In Western science prior to the development of electrodynamics and nuclear physics which are founded essentially on inductivity, the inductive nexus was limited to subordinate uses in protosciences such as astrology. Now Western man, as a consequence of two thousand years of intellectual tradition, persists in the habit of making causal connections first and inductive links, if at all, only as an afterthought. This habit must still be considered the biggest obstacle to an adequate appreciation of Chinese science in general and Chinese medicine in particular. Given such different cognitive bases, many of the apparent similarities between traditional Chinese and European science which attract the attention of positivists turn out to be spurious.

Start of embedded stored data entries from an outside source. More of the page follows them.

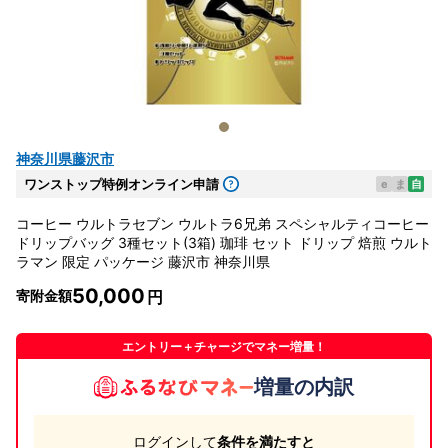
神奈川県藤沢市
ワンストップ特例オンライン申請
e
ま
自
コーヒー ウルトラセブン ウルトラ6兄弟 スペシャルティコーヒー
ドリップバッグ 3種セット(3箱) 珈琲 セット ドリップ 焙煎 ウルト
ラマン 限定 パッケージ 藤沢市 神奈川県
50,000
寄附金額
エントリー＋チャージでマネー増量！
増量の内訳
ログインして
条件を満たすと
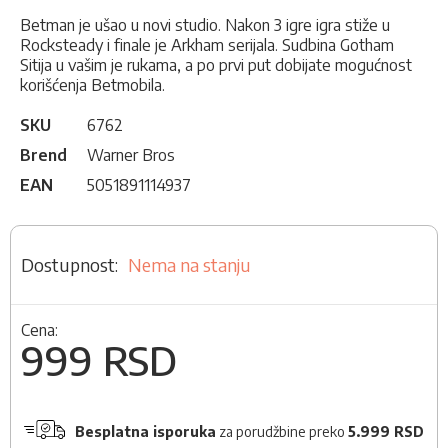
Betman je ušao u novi studio. Nakon 3 igre igra stiže u
Rocksteady i finale je Arkham serijala. Sudbina Gotham
Sitija u vašim je rukama, a po prvi put dobijate mogućnost
korišćenja Betmobila.
SKU
6762
Brend
Warner Bros
EAN
5051891114937
Nema na stanju
Cena:
999 RSD
Besplatna isporuka
za porudžbine preko
5.999 RSD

Traditional Chinese medicine is largely based on the philosophical concept that the human body is a small universe with a set of complete and sophisticated interconnected systems, and that those systems usually work in balance to maintain the healthy function of the human body.
Much of the scientific research on TCM has focused on acupuncture. The effectiveness of acupuncture remains controversial in the scientific community, and a review by Edzard Ernst and colleagues in 2007 found that the body of evidence was growing, research is active, and that the ’emerging clinical evidence seems to imply that acupuncture is effective for some but not all conditions’.